Iconic Indian Arrival Monument completed
AFTER some hiccups in construction, the iconic Indian Arrival Monument has been completed and is expected to be officially handed over to Guyana by the Government of India.
The monument at the T junction, Palmyra Village, Corentyne, Region Six, was built through funding from the Government of India.
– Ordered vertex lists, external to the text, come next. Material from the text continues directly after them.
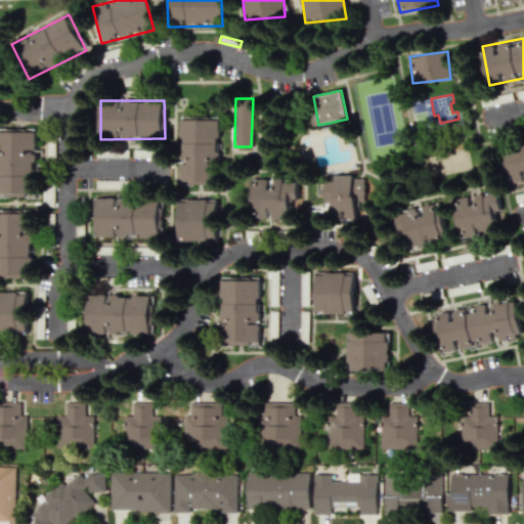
[(180,184),(218,183),(217,117),(179,118),(180,184)]
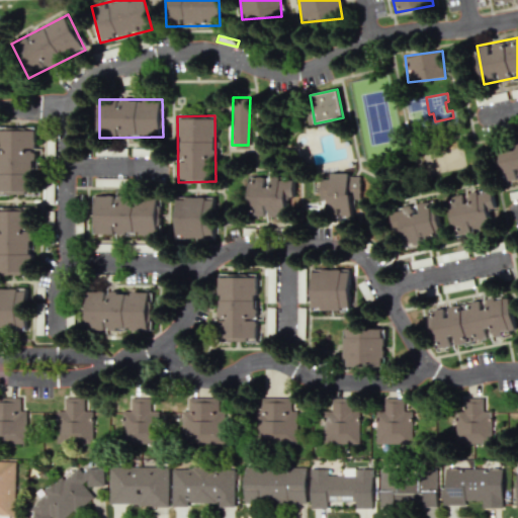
[(0,190),(35,191),(35,126),(0,126),(0,190)]
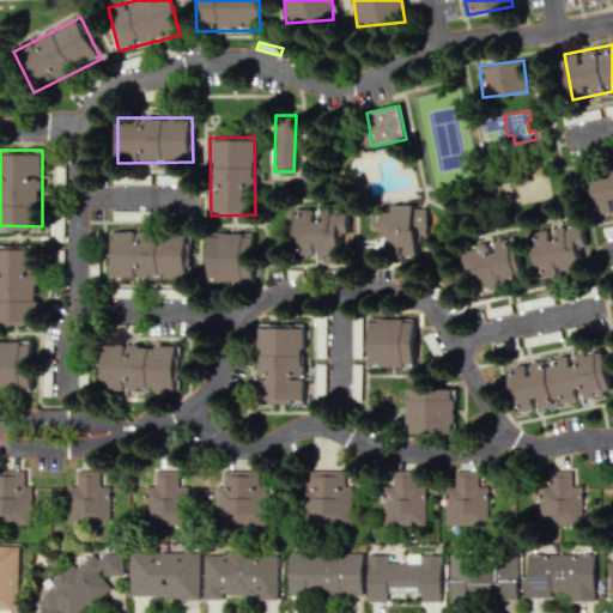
[(595,214),(612,210),(612,163),(587,169),(595,214)]
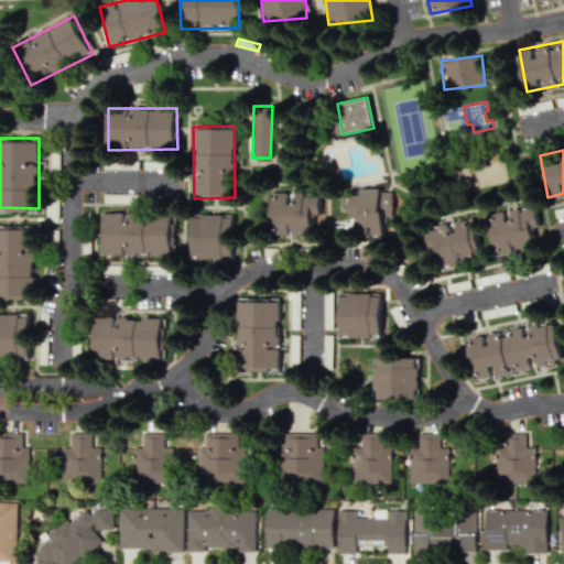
[(381,188),(359,187),(359,195),(347,195),(347,219),(356,219),(356,236),(381,237),(381,188)]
It is a tribute to the Indian indentured servants who arrived on these shores, then British Guiana, in 1838.
The mounted bronze memorial consists of artistic sculpted metal, depicting the lives of Indians in their routine everyday life.
Each of the figures carry something of importance – their jahaji bhandal (ship bundle) loaded with food, spices, herbs, clothing, jewellery, their gods, religious texts, drum, karaahi (cooking pan) taawa (flat circular metal for cooking roti), grass knives (scythe), cutlass and rice plants.
The figures are presented in a straightforward realism with the human factor ever present.
Guyanese sculptors, Philbert Gajadhar and Winslow Craig, designed the statues, which were then sent to India where a world-renowned artist was employed to cast the figures.
Public Infrastructure Minister David Patterson, in a facebook comment, hailed the completion of the Arrival Monument a success and praised the ‘skilled workers for an amazing job’.
Public Telecommunication Minister Cathy Hughes was also in awe.
“Well done, David. You get things done. For the naysayers, talk is cheap and criticising is easy,” she said.
Many were high in praise for the work done on the monument and others suggested a maintenance team be assembled to keep it in top shape.
On May 5, 2015, during an Indian Arrival yearly pilgrimage at Plantation Highbury, East Bank Berbice, Indian High Commissioner Venkatachalam Mahalingam, announced the proposed erection of the monument which was greeted by loud applause from those present.
He described the sculpted artistry as a fitting tribute to the ancestors who came to the then British Guiana.